Lillian Gish Has A Few Words About Early Hollywood – 1969 – Past Daily Evening Gallimaufry

– Lillian Gish – in conversation with Robert Cromie – “The Movies, Mr. Griffith And Me”. – June 25, 1969 – Gordon Skene Sound Collection –

Lillian Gish, a name synonymous with the early days of Hollywood, and along with her sister Dorothy, household names in both Theater and Film from the earliest days.

The farther we get away from those formative years of Cinema, when the craft was evolving and the growing pains were plentiful, the less we remember those names which were such an inegral part of that early history – the crucial period when Film went from being an Arcade Novelty to the artform it evolved into.
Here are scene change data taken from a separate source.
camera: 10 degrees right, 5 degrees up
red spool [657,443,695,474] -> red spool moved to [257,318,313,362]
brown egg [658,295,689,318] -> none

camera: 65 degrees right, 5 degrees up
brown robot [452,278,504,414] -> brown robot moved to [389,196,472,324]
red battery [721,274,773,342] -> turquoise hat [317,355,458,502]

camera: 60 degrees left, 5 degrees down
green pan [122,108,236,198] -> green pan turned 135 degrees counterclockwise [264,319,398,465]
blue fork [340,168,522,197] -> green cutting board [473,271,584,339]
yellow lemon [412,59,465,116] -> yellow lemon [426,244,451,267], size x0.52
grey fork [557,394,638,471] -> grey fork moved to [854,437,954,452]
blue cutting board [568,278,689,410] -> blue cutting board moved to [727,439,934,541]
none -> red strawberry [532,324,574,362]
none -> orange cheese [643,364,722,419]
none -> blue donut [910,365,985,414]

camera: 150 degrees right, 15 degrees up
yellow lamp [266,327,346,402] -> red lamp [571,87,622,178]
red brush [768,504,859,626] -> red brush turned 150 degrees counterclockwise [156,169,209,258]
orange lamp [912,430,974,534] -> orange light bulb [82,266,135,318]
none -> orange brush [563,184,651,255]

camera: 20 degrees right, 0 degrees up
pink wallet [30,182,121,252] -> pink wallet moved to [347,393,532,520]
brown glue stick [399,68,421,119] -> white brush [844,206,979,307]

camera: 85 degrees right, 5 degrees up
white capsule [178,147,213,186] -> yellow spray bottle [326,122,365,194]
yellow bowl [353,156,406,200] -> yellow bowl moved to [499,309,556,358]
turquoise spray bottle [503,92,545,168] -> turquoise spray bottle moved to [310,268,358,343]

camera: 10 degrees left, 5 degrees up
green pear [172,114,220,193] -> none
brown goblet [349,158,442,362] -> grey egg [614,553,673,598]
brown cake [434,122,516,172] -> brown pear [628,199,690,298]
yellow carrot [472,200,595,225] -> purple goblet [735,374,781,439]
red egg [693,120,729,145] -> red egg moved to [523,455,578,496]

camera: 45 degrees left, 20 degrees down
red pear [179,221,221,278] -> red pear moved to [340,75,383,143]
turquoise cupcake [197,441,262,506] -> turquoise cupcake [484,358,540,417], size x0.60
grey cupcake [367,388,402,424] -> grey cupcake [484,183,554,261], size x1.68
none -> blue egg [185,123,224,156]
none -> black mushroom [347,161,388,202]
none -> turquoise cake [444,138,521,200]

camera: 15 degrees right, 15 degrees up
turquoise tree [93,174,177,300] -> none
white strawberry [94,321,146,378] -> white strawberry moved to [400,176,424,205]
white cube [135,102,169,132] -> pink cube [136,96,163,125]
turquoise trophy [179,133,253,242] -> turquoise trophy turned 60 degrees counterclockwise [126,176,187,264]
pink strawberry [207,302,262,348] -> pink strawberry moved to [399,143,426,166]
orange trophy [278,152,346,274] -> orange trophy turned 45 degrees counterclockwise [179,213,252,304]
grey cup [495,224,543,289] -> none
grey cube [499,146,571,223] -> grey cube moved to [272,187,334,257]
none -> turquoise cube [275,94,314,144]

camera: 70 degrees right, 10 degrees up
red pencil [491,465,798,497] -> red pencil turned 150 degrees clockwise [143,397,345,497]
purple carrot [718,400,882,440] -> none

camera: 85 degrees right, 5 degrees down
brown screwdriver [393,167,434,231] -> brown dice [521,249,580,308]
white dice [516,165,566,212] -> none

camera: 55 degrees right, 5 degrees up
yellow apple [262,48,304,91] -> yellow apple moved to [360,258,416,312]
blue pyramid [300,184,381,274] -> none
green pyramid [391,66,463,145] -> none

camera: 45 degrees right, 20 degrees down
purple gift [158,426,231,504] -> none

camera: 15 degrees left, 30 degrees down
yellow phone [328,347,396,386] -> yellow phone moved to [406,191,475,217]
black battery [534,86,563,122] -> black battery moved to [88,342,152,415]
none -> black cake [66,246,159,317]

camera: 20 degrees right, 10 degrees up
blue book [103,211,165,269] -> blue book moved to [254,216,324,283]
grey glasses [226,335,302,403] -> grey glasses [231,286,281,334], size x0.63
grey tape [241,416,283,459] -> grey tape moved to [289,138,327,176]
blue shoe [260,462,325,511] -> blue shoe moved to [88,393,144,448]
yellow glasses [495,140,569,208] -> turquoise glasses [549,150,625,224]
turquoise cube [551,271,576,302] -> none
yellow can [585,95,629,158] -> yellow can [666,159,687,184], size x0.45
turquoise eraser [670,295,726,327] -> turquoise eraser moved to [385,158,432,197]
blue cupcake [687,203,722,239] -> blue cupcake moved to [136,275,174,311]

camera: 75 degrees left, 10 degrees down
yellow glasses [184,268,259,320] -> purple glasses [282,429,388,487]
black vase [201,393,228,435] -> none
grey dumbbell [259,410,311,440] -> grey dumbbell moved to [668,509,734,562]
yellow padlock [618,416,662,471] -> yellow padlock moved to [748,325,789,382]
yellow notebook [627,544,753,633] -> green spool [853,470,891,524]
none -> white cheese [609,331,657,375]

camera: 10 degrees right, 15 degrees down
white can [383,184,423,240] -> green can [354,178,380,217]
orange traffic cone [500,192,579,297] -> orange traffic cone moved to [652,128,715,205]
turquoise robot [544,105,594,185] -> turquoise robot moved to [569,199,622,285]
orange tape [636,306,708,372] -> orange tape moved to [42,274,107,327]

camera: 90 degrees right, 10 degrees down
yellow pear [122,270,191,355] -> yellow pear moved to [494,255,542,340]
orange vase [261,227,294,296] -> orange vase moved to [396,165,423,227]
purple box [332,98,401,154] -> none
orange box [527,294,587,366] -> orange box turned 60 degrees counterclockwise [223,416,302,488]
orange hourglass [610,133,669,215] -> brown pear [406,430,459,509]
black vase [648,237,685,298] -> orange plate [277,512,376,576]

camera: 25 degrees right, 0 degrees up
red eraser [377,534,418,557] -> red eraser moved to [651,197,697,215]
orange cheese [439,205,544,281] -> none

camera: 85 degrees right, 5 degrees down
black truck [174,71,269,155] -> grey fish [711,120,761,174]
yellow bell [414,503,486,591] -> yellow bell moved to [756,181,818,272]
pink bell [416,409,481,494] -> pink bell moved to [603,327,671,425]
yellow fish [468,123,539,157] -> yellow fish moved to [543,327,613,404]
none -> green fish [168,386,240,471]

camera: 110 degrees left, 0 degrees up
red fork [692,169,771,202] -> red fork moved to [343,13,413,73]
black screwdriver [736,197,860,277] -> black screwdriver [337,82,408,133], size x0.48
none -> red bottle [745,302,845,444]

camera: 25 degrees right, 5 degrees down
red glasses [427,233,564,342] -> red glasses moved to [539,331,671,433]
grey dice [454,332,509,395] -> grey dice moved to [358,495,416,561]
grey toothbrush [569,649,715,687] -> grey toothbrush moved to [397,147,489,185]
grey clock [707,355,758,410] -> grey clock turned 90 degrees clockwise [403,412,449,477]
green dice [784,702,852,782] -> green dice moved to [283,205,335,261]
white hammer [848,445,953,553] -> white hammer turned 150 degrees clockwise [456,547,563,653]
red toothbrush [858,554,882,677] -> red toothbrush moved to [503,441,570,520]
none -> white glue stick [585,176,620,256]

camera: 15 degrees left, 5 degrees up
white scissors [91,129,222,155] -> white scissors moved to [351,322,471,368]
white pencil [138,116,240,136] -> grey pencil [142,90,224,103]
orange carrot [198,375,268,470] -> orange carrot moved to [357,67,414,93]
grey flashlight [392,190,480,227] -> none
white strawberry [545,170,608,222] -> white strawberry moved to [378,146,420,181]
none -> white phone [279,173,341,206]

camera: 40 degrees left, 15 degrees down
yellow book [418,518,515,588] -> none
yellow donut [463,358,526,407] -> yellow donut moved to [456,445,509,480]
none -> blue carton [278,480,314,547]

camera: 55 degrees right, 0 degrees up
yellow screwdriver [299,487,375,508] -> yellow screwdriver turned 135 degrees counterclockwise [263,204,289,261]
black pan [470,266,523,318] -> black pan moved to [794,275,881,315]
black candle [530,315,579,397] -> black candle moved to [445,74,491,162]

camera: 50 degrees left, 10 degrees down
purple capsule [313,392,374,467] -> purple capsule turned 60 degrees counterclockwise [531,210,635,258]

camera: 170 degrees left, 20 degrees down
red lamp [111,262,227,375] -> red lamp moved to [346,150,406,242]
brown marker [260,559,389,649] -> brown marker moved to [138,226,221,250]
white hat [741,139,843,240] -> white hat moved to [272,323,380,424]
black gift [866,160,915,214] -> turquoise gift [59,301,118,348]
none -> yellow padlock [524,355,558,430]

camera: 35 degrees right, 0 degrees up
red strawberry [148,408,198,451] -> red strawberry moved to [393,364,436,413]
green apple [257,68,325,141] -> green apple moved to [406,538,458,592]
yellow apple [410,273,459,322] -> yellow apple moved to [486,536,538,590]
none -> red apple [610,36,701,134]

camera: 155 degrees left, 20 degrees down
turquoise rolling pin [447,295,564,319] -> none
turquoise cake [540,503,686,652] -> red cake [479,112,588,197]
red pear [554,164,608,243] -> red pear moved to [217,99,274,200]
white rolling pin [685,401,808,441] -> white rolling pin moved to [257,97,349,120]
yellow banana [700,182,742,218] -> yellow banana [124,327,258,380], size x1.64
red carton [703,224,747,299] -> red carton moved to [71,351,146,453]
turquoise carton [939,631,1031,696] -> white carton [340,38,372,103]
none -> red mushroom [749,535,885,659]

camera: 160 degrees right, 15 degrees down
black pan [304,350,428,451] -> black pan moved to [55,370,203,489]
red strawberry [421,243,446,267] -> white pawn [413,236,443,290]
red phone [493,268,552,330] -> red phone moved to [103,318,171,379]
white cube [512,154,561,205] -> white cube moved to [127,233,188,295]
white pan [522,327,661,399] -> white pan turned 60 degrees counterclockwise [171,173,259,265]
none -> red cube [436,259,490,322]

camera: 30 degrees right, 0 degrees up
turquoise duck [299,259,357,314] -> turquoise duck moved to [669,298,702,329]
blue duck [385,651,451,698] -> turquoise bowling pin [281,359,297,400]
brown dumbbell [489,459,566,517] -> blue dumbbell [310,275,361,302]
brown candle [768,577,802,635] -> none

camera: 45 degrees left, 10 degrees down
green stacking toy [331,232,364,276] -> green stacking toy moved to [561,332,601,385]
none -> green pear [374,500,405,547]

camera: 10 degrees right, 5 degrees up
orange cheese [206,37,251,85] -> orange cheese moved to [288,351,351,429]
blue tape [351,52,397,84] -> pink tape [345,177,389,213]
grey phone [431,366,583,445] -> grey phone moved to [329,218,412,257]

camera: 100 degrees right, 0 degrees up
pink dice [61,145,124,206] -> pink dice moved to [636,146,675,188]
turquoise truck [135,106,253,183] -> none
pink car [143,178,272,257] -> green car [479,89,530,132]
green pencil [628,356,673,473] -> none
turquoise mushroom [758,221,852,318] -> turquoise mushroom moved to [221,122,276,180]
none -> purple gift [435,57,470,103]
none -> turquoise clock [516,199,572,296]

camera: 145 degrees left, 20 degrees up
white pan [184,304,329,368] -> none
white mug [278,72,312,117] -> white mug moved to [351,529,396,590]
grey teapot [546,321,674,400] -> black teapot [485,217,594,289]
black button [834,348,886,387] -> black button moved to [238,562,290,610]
The changes in attitude – the advancement of lighting and technology and even the Cameras used to shoot these films – they were all part of a great movement that was growing up and becoming the new entertainment form, popular all over the world.

In this interview, conducted as part of the weekly series Bookbeat featuring Chicago Tribune/Washington Post, book reviewer Robert Cromie sits down with Lillian Gish and asks her about those early days, when D.W. Griffith was one of the most well-known Directors working in film at that time. Griffith was responsible for the Spectacle – the grand, sweeping film (Birth of A Nation) that became one of the biggest box office successes for many years. And how Lillian Gish, along with sister Dorothy, were groomed by Griffith to achieve the stardom that she eventually had gotten. Talking about the early days of Silent Film, when expression was everything because words were relegated to title cards accompanying those scenes – and an orchestra, or organ, provided the musical counterpoint to the action on that screen.

It was all a different world then – film spoke a different language; a universal language that many felt needed no sound in order to convey an intention. And as Norma Desmond once observed in the classic American film, Sunset Boulevard, “They had faces then”.